Negli ultimi mesi sono mi sono recato spesso, per vari e validi motivi, in terra di Siena, con mia moglie, per brevi periodi della durata di due o tre giorni.

In uno dei vari viaggi, sulla strada del ritorno, abbiamo imboccato la strada regionale 408, che va da Siena a Montevarchi, per immetterci in autostrada. Ma consiedarata l'ora pomeridiana e l'appetito dovuto al fatto che non avevamo ancora potuto pranzare, vista l'insegna di un locale all'altezza di Ponte a Bozzone, abbiamo deciso di fare una sosta per ristorarci. Eravamo al ristorante "Vecchia Osteria", di Zanon e Cariani, un posticino di quelli che ispirano già a vederli da fuori. Si presentava una porta di vetro e legno, sotto un piccolo porticato leggermente interrato, al riparo dalla strada vicina.

VO1

VO2

Entrati nel locale si è abbracciati dalla luce calda emanata dall'arredamento, dalla pietra e dal rame, dalle stoffe e dalle tendine fatte a mano, appese alle finestre. La sensazione è subito piacevole. Ma lo è meno per i gestori che si ritrovano ospiti in chiusura. Nonostante tutto veniamo accolti con cortesia e comprensione, ci accomodiamo ed ordiniamo senza indugiare troppo, per rispetto della signora cuoca che stava per lasciare la cucina già al nostro ingresso nel locale.

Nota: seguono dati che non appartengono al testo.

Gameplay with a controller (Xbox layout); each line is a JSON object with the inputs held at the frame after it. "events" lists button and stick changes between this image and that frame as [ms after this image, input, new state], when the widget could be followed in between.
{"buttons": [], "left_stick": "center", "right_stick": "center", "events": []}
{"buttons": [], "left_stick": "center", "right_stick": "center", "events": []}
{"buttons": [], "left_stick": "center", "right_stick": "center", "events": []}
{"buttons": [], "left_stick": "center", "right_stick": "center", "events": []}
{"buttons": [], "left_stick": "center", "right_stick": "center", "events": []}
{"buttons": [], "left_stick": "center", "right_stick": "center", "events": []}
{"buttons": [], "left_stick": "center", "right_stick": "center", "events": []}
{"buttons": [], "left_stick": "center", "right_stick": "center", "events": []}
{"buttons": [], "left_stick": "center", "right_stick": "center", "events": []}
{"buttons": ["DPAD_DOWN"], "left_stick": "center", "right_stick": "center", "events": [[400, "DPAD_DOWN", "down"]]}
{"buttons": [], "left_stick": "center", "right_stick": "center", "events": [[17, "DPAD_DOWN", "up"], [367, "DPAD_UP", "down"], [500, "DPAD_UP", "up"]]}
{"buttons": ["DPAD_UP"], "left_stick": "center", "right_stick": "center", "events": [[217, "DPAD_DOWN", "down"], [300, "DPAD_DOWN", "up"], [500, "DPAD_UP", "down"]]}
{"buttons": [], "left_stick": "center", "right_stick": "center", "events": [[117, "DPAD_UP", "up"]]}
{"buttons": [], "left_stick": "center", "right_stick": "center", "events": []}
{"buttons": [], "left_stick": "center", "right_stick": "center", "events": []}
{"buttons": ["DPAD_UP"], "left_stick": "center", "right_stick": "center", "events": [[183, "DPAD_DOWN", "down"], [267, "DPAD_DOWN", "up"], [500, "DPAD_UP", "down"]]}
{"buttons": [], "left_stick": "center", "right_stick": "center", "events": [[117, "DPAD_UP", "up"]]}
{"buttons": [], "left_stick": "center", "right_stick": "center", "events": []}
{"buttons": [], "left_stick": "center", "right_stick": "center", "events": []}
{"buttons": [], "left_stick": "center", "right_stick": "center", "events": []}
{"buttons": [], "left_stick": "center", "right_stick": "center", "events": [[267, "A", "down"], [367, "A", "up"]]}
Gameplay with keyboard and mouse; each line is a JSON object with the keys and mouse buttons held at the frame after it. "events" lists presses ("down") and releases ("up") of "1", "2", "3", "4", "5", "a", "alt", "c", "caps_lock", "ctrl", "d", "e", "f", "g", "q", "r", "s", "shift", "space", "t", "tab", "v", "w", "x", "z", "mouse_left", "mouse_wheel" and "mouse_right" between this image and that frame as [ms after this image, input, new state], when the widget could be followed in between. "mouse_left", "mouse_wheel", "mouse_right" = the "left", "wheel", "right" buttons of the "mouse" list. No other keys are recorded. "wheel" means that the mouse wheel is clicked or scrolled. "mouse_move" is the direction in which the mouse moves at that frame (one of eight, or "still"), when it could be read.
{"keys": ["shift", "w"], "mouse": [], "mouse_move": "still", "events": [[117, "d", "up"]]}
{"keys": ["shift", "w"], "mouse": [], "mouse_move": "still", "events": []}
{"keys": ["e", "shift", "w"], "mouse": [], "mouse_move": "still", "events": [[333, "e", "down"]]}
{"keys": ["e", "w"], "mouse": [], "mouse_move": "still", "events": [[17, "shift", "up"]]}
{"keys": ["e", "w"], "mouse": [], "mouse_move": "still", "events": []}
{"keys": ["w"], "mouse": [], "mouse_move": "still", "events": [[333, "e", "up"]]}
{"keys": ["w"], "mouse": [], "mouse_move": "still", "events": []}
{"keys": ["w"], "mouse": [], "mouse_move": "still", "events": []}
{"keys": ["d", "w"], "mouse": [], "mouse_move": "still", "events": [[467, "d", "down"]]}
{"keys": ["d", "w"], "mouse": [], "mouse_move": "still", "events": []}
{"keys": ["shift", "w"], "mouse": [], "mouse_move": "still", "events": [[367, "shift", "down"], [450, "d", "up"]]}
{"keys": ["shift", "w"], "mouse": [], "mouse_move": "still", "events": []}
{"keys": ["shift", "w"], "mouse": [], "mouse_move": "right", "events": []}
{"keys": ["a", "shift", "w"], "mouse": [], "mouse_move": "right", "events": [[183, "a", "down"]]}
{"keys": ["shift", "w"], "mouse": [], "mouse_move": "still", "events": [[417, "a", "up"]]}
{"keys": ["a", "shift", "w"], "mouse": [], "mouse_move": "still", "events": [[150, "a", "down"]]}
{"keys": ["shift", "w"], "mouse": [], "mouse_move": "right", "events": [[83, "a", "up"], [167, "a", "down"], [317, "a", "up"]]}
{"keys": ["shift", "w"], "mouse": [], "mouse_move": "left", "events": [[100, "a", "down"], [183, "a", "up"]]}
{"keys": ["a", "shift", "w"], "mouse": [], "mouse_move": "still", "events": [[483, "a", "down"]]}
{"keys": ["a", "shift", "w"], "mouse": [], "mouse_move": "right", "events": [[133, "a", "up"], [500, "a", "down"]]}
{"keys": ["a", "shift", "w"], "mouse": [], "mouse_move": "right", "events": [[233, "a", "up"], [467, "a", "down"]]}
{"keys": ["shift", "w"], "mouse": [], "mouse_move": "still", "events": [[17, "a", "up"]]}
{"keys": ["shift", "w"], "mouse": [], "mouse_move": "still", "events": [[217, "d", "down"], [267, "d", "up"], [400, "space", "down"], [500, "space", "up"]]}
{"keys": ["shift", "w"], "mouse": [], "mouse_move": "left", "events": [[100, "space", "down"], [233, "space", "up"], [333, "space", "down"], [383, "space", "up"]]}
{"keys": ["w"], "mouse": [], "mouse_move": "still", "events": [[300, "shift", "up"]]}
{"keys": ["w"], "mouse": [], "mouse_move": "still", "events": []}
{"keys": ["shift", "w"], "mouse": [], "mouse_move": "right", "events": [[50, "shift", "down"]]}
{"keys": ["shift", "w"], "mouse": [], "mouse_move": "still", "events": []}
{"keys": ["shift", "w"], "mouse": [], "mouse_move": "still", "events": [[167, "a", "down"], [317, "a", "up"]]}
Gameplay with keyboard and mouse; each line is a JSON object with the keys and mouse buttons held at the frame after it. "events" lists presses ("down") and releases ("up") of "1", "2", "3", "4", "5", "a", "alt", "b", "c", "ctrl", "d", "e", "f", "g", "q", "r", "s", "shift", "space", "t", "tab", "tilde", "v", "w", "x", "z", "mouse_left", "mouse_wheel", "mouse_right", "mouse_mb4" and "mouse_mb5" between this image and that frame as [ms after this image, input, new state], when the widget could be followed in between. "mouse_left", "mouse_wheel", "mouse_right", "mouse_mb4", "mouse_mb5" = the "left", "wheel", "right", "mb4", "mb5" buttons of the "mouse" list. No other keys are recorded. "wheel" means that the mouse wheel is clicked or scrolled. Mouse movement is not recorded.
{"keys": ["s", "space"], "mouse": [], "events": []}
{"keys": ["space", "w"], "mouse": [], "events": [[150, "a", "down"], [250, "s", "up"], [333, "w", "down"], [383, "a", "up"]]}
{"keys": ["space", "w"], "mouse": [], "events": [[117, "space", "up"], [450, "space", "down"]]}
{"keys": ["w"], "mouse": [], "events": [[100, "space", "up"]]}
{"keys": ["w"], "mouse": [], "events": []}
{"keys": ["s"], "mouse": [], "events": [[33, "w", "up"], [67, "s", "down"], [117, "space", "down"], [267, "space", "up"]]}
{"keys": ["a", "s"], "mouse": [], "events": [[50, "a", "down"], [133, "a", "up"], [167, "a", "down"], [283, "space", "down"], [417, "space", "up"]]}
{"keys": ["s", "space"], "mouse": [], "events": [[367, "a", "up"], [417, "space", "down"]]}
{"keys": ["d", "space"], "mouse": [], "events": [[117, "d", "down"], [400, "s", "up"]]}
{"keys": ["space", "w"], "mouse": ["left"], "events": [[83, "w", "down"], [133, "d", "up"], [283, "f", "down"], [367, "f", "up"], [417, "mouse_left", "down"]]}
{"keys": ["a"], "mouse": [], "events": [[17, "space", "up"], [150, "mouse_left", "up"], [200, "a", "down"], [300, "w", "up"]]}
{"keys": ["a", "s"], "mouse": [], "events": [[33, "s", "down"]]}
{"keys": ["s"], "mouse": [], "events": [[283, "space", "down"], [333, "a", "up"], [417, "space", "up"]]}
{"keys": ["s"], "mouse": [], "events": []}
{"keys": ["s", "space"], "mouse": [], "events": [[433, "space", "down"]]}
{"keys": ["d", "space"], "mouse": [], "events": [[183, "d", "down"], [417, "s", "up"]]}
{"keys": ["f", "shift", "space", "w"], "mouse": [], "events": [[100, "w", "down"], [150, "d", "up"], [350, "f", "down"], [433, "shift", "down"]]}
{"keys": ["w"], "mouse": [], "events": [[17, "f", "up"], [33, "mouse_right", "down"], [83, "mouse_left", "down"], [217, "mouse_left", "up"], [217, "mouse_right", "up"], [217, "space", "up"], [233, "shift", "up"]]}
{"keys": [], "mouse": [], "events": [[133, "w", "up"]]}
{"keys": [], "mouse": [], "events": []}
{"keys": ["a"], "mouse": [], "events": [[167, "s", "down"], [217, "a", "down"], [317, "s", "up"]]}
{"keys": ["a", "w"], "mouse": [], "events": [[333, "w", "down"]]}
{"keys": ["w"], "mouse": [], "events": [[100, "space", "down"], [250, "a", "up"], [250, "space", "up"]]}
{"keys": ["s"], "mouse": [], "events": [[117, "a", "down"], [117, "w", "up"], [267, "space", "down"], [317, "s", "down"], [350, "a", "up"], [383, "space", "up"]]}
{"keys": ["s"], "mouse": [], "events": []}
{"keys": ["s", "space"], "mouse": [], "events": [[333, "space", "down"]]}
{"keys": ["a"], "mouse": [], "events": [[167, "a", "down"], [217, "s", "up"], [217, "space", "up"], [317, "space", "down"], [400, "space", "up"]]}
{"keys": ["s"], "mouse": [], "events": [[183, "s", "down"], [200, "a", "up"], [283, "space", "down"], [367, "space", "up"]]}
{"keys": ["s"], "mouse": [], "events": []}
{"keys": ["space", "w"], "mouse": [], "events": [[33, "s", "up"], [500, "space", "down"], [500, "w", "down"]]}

Piatti e vini particolari, ricercati, per palati in attesa di gusti chiari, di sapori gradevoli e ben caratterizzati. Ma devo spendere un pensiero per chi ci ha accolto: questo doveva essere un messaggio pubblicitario per la gradevolezza di un locale di passaggio nella mia vita, di passaggio su una delle tante strade che ho percorso in auto, di passaggio per una delle tante città che ho visto. Ma anche in questa occasione, ancora una volta sulla mia strada, ho trovato persone che ci hanno accolto dandoci di più che un semplice posto a tavola. 

Da quel giorno siamo ospiti al "Vecchia Osteria" ad ogni ritorno a Siena.  Val la pena vivere l'esperienza.

D.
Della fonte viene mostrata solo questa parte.